Posted on September 12, 2011 I Written By

Anne Zieger is veteran healthcare branding and communications expert with more than 25 years of industry experience. and her commentaries have appeared in dozens of international business publications, including Forbes, Business Week and Information Week. She has also worked extensively healthcare and health IT organizations, including several Fortune 500 companies. She can be reached at @ziegerhealth or www.ziegerhealthcare.com.

These days, cardiac surgeons can conduct minimally-invasive procedures using robots, advanced imaging and videoconferencing equipment. Unfortunately, however, these new toys take up a lot of real estate.

What’s more, if the minimally-invasive approach doesn’t work, patients may  have to transferred rapidly to traditional surgery centers, possibly risking complications in the process.

How can hospitals take advantage of these new minimally-invasive technologies if their operating rooms are squeezed for space? Hybrid ORs are an expensive — but arguably lifesaving –- solution.

While less than 100 hospitals have installed hybrid ORs to date, the concept is becoming popular. Not only do they offer cardiologists a wide range of options, they poise hospitals to support a new array of heart procedures recently approved by the FDA.

Hybrid ORs combine traditional open-heart surgery equipment with cutting edge tools such as robotic surgery equipment and high-tech imaging systems.
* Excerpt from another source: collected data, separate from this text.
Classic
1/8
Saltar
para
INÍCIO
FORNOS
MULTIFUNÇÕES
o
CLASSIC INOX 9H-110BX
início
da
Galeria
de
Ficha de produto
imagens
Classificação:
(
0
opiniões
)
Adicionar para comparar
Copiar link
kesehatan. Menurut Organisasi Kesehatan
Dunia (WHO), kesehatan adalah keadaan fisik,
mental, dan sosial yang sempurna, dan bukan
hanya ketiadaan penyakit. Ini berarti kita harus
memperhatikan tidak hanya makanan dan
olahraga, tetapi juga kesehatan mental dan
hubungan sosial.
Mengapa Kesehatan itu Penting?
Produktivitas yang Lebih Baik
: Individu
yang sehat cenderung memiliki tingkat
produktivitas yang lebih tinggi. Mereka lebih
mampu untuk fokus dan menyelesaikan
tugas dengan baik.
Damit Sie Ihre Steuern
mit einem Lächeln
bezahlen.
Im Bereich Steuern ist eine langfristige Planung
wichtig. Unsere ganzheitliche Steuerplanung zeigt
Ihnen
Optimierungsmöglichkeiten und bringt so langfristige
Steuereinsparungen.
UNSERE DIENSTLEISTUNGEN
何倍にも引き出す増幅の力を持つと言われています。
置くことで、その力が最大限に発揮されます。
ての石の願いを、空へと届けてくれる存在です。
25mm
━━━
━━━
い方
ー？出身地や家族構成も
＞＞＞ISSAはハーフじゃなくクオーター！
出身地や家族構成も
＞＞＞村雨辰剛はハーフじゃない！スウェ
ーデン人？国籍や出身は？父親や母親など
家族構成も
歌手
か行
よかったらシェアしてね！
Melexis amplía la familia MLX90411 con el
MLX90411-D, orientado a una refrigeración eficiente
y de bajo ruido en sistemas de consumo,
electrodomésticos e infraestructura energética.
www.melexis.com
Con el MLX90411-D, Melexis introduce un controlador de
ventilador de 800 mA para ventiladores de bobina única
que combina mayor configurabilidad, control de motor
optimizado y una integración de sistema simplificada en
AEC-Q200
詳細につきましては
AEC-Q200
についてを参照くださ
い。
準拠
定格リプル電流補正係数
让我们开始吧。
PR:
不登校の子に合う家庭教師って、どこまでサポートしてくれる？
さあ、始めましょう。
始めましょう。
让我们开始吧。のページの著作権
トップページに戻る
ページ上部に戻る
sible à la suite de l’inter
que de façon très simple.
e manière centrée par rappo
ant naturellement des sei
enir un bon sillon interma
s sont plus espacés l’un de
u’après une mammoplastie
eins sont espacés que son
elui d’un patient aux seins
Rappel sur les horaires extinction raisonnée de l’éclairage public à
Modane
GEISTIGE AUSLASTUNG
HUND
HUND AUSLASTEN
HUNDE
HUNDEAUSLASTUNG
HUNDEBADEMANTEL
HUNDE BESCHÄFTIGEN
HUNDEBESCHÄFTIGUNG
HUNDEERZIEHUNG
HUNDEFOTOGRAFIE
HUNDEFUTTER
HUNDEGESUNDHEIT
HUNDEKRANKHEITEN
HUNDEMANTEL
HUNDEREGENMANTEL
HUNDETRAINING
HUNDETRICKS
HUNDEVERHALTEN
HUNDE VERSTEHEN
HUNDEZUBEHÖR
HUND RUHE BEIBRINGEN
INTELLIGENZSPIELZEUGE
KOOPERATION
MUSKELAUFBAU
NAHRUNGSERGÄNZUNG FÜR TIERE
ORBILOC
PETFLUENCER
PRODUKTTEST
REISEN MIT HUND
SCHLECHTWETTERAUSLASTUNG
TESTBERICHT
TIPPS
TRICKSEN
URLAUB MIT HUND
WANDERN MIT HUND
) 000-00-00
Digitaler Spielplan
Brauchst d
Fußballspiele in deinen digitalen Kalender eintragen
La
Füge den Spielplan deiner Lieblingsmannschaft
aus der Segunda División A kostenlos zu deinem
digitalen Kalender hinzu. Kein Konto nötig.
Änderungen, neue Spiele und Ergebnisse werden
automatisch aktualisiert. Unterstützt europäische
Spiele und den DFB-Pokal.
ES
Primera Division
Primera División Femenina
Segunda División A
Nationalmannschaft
They allow surgeons to conduct minimally-invasive cardiac procedures  at one moment, then switch to another solution in moments, on the spot, if the situation calls for a change of strategy.

According to one consultant, hybrid ORs are best built in operating rooms which offer at least 800 square feet of space and whose ceilings at at least 10 feet high. The room will need to integrate the use of advanced visualization software which draws on MRI or CT data to create 3-D heart images.

Not only do hybrid rooms allow greater access to high-tech surgical options, they also support a wider range of specialists than traditional ORs do, including interventional cardiologists, electrophysiologists, neurosurgeons, structural heart specialists and vascular surgeons, notes a piece in Diagnostic and Interventional Cardiology.

According to one estimate, the hybrid rooms can cost anywhere from $1.5 million to $9 million, if recent installations are any guide. But they’re worth it if they improve a patient’s recovery time and reduce complications, gains that supporters say are quite feasible.

Not only that, hybrid ORs can still be valuable even when specialized cardiac procedures aren’t involved. For example, hybrid ORs can still be used as a cath lab, electrophysiology lab or standard operating room.

While this solution will be too expensive for many hospitals today, my bet is that it’s going to become a standard approach over time. If there’s a need, I’m pretty confident vendors will step up and make the hybrid suite available to just about anyone.